- Fed chair Jerome Powell says that regulated stablecoins issued by private entities could coexist alongside a U.S CBDC.
- He also told Congress that the Fed is almost through with a report that it previously claimed would be published by September last year on crypto and CBDCs.
A U.S Fedcoin has been touted as the biggest impending threat to Bitcoin and other cryptocurrencies in the U.S. But according to the chair of the Federal Reserve, we don’t have to choose one and can do both. Jerome Powell further promised to publish a report the Fed has been working on regarding cryptocurrencies in the coming weeks.
Powell was speaking during a confirmation hearing before the Senate Banking Committee on Tuesday, January 11. He addressed key economic and financial issues including the promised wind-down of the Fed’s capital injection into the market and a hike in interest rates. Crypto also inevitably came up, and while the Fed has mostly been anti-crypto, Powell gave a glimmer of hope on the future of the sector in the U.S.
Senator Pat Toomey asked Powell “If Congress were to authorize and the Fed were to pursue a central bank digital dollar, is there anything about that that ought to preclude a well-regulated, privately issued stable coin from co-existing with a central bank digital dollar?”
“No, not at all.” Powell, who was recently nominated for a second term atop the Fed by President Joe Biden, told Senate.

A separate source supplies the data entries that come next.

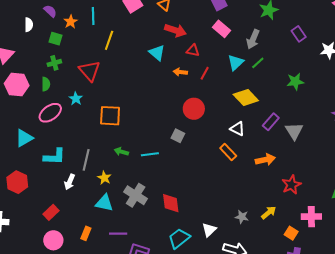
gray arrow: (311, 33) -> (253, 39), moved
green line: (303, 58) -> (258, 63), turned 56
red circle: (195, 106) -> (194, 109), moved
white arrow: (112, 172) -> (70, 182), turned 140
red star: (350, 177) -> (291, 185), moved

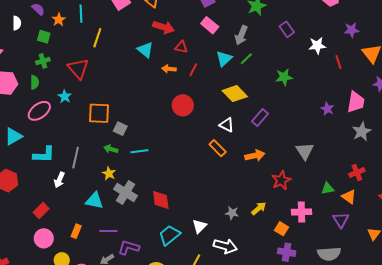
gray triangle: (294, 131) -> (305, 151), moved
gray square: (178, 136) -> (120, 129), moved
yellow star: (104, 178) -> (109, 173), moved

Powell also revealed that the Fed is edging closer to publishing its report on digital currencies and CBDCs, a report that’s been coming for months. Back in July last year, the Fed had claimed that the report would be ready by September. However, it was pushed ahead again and despite pledges that it would be released before the end of the year, it wasn’t.
Powell told Senate:
We didn’t get it to quite where we needed to get it. Powell said about the report’s delays. But it’s effectively there now, it’s within weeks [that]we will be publishing it.
Will the Fedcoin end stablecoins?
While Powell claimed that the Fedcoin would exist alongside regulated stablecoins, this relationship would be much more complex than he made it out to be.
By nature, a CBDC is a digital representation of a fiat currency in a 1:1 ratio. The Fedcoin, as such, would be a digital U.S dollar. Stablecoins are no different, at least in theory. Take Tether for instance – it’s a digital representation of the U.S dollar, purportedly backed by an equivalent amount of USD in the bank (or other easily convertible assets as we came to find out recently).
The only difference between the Fedcoin and Tether would be the issuers. And when you take into account the trust issues that plague Tether, it’s easy to see why the Fedcoin could take up a chunk of Tether’s market share.
That’s not all, however. A November report by the President’s Working Group on Financial Markets recommended that all stablecoin issuers must be regulated like banks. This would subject Tether to the same regulations that banks like JPMorgan adhere to, and with Tether’s shaky corporate structure, this could prove almost impossible.
It would be safe to assume that current stablecoins like Tether would face a huge blow, some might even have to leave the U.S market. It would also see banks like JPMorgan issue their own stablecoins to fill the void.
As the banks try to catch up with the market, the Fedcoin would get all the time it needs to establish itself in the market.